MAKING SURE SYSTEMS STAND UP IN TOUGH TIMES

Richard Muirhead, CEO, Automic

Within the financial services sphere, the innovation race is on. Customers are becoming increasingly accustomed to having technology at their fingertips, meaning institutions must now be more nimble than ever when it comes to embracing new technologies. Innovating and keeping ahead of the competition — both in terms of other institutions and new non-traditional digital competitors—while meeting growing security, regulatory and compliance requirements, is a critical factor for and presents a huge challenge.

Software architectures in Financial Services are complex and are getting increasingly more complex with the advent of the digital age. Off the shelf and custom applications, which are needed for financial institutions to exist, mean complexity is a fact of life. With the convergence we’ve seen over the last decade and the explosion of connected devices, this complexity is on a steady and continual rise. So what’s the problem? It isn’t the complexity itself. It appears that outages are always related to change in some way.

The frequency of change is increasing, along with the number of components and number of people involved in any given. This can present huge challenges for financial institutions as the try to innovate while striving to introduce new functionality quickly. This increases their risk exposure and can result in failures.

There are some key areas that financial institutions need to address to help guard against the risk of IT failures:

1. Centralised packaging and tracking

Software updates and applications are often developed by globally distributed teams that are disconnected from one another physically and technically. For example, the CRM portal and the point-of-sale application can be developed by different teams, who use different technology stacks and are located on different continents. Centralisation is key, and interdependency between these artifacts should be tested and validated as early as possible, well before an application is rolled out to the operations environment.

Centrallised automation for packaging and transporting the correct artifacts can cut out the human error element, which may occur if deployments are handled manually, and decrease the risk for failure.

2. Standardised processes

Richard Muirhead
Richard Muirhead

Deploying application changes means following specific guidebooks in an exact order. For example, a database must be updated with the new schema before the application server can be activated. Similarly, as the number of environments, server and application tiers grow, so does the length of the deployment instructions. Specifically in mission critical applications, the upgrade or deployment procedure can be so complex that there is a complete book for administrators to follow.

In this case there often isn’t time or resources to deploy many times during the testing cycles. Here administrators often try to automate with scripts and configuration tools available, but the slightest mistake is often fatal. A standardised and well-tested deployment capability is key to avoiding these kinds of issues.

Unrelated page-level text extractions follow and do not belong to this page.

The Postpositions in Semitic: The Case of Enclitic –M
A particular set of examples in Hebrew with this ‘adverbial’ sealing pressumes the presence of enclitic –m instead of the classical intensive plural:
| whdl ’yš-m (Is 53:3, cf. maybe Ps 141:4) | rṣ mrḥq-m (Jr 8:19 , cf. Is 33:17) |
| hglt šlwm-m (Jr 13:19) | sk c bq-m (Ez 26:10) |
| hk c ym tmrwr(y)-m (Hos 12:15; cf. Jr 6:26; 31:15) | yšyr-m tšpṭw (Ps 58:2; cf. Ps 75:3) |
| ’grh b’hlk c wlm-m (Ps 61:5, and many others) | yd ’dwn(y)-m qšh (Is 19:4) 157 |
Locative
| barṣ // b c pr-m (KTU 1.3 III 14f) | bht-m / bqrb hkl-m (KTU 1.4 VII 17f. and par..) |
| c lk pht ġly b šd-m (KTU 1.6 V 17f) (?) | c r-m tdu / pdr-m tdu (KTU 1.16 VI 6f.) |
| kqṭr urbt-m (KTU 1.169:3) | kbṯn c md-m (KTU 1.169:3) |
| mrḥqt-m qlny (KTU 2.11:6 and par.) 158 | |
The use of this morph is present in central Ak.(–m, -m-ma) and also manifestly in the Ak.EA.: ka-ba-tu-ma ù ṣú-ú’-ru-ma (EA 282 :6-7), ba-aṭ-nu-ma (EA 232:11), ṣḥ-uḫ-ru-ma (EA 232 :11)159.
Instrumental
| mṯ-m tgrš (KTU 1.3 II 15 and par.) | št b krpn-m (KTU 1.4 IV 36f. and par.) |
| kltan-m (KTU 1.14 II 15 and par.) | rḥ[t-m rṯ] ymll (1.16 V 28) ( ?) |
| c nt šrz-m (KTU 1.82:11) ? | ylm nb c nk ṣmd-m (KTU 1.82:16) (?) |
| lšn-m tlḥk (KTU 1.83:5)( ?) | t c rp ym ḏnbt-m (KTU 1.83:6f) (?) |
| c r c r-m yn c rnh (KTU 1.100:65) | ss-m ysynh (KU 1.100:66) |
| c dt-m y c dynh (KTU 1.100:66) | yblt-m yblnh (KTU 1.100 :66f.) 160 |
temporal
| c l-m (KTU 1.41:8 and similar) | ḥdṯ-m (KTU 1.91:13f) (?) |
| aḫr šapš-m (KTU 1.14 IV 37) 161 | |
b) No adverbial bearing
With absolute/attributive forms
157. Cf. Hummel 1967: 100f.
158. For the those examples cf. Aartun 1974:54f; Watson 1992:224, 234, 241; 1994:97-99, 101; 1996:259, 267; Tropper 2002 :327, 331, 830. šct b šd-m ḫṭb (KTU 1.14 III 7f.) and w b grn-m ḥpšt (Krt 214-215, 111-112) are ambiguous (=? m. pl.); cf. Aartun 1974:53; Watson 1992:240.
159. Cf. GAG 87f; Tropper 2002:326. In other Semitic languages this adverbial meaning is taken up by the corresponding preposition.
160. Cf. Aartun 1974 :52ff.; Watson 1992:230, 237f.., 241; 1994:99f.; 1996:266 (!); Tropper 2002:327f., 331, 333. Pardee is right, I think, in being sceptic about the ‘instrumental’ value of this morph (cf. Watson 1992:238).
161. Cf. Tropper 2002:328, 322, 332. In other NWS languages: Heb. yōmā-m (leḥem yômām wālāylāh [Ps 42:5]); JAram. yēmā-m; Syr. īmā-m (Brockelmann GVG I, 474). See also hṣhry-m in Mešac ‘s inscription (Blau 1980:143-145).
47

3. Abstracted deployment models

Every application an enterprise uses goes through a lifecycle of development, functional testing, integration and load testing, and finally production rollout. With each stage, the application is put on a different set of servers. The trouble here is these environments are many times larger and more complex in terms of hardware, operating systems and even the application infrastructure stack. It is not uncommon for an application to be developed with JBoss on Windows at the developer’s station and end up in production, executing under Weblogic on Linux, for example.

The implementation of an abstracted deployment model is important to ensure that even subtle differences in deployment don’t negatively impact the operation.

4. Snapshot validation stage

Every update to an application creates a new baseline of configuration, in terms of artifact versions, as well as values continuously updated, as part of many deployment processes.

Connection pool sizes and other configurations for example may or may not become mission-critical with the next deployment, but this may not be a risk worth taking. Validating the state of an application, file numbers, and the exact version in each directory, as well as configuration values in key configuration files, can mean the difference between success and outage. Emergency patches are a real weak point here as they tend to “disappear” with new versions and sometimes cause repeated outages that can take a long time to dissect.

A baseline snapshot at the beginning and end of each new update can resolve many potentially serious issues from occurring.

5. Ability to automatically rollback in time

Perhaps the best piece of advice for when things go wrong in a product environment is to undo whatever has changed and rollback to the previous version. However this can be a very challenging task, particularly in a long and complex update process.

Navigating instructions manually can take too long and in a high pressure environment this can lead to greater damage. As scripts are often used to perform high volume changes, things become impossible to reverse and rollback scripts do not exist. This critical capability can be a “lifesaver” for an institution.

As seen, there are a number of factors which must be considered but agility in new deployment is the biggest consideration – it is not just about software complexity. Extremely complex financial applications work well provided they are untouched. Often the deployment and release processes can be the root of problems and these five considerations all relate to the importance of a purpose-built application and standardised solution to offer the ability to adapt to change efficiently.